I just ordered the kit from Crevier and wondered if anyone had any instructions on removing the radio to plug this adapter in. 

I looked on BMWTIPS but didn't see anything. If you have any pics that would be great too. I have installed radios before so I am not a complete idiot..about 50% idiot, 50% not so much of an idiot is what my wife would say ;-) 

Any and all info is appreciated

Car is a 2003 530i with 10 Speaker non-dsp, non nav system


----------



## DKSF (Apr 4, 2003)

BMW530iGUY said:


> I just ordered the kit from Crevier and wondered if anyone had any instructions on removing the radio to plug this adapter in.
> 
> I looked on BMWTIPS but didn't see anything. If you have any pics that would be great too. I have installed radios before so I am not a complete idiot..about 50% idiot, 50% not so much of an idiot is what my wife would say ;-)
> 
> ...


1. *Remove the MID screen.* Pull off the volume knob. Directly below the shaft, there is a torx screw that needs to be turned ~1/4 turn to release it. The MID should just pull out.

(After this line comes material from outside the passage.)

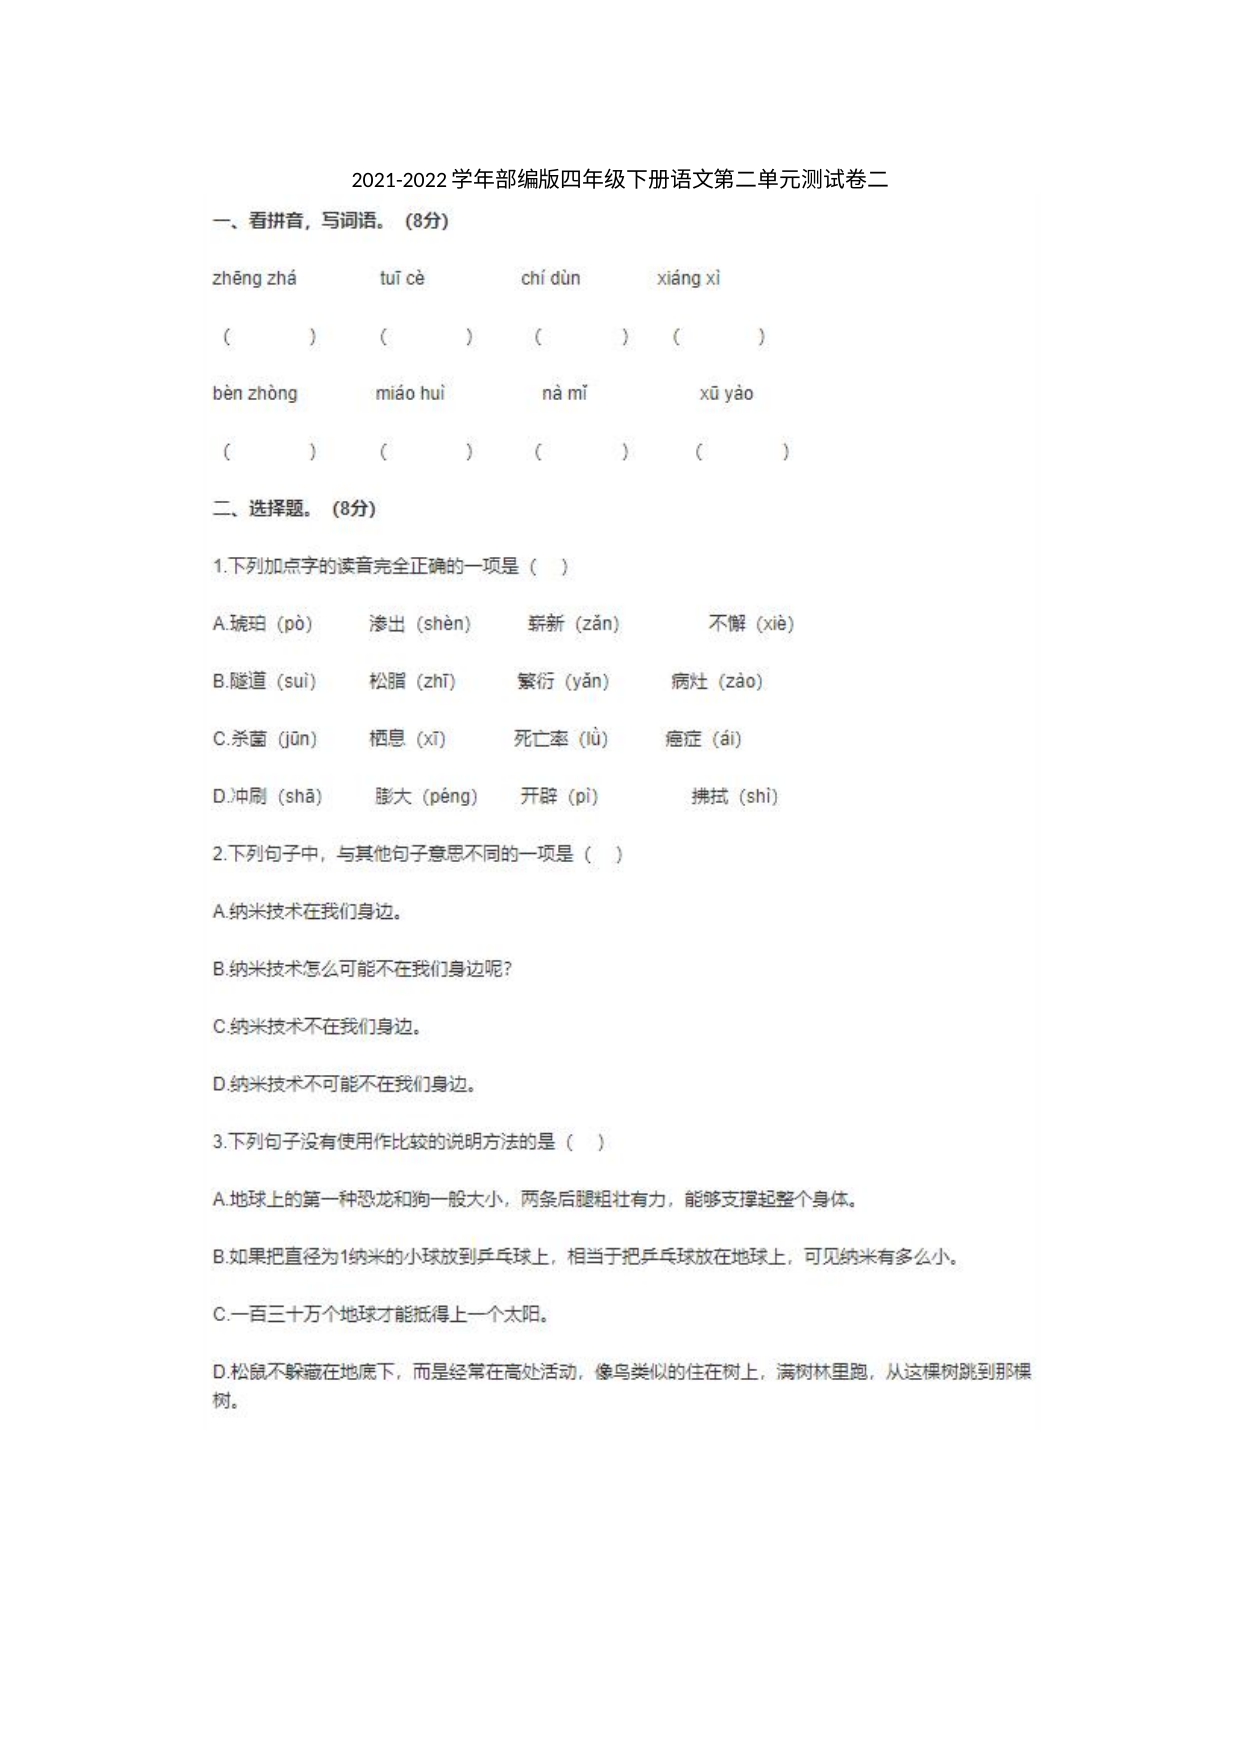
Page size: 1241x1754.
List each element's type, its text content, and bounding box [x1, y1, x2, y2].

text 2021-2022学年部编版四年级下册语文第二单元测试卷二 [187, 162, 1053, 194]
picture [187, 194, 1053, 1430]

2. *Remove the "head unit".* Once the MID is removed, you should see two brass colored posts protruding from the bottom of the tape/cd player. Right next to each of them, you'll see a small hole, inside there is a hex bolt that needs to be loosened in order to release the head unit.

That's it.


----------



## BMW530iGUY (Oct 16, 2003)

*You are the man! thanks for the quick/good info <nt>*



DKSF said:


> 1. *Remove the MID screen.* Pull off the volume knob. Directly below the shaft, there is a torx screw that needs to be turned ~1/4 turn to release it. The MID should just pull out.
> 
> 2. *Remove the "head unit".* Once the MID is removed, you should see two brass colored posts protruding from the bottom of the tape/cd player. Right next to each of them, you'll see a small hole, inside there is a hex bolt that needs to be loosened in order to release the head unit.
> 
> That's it.


----------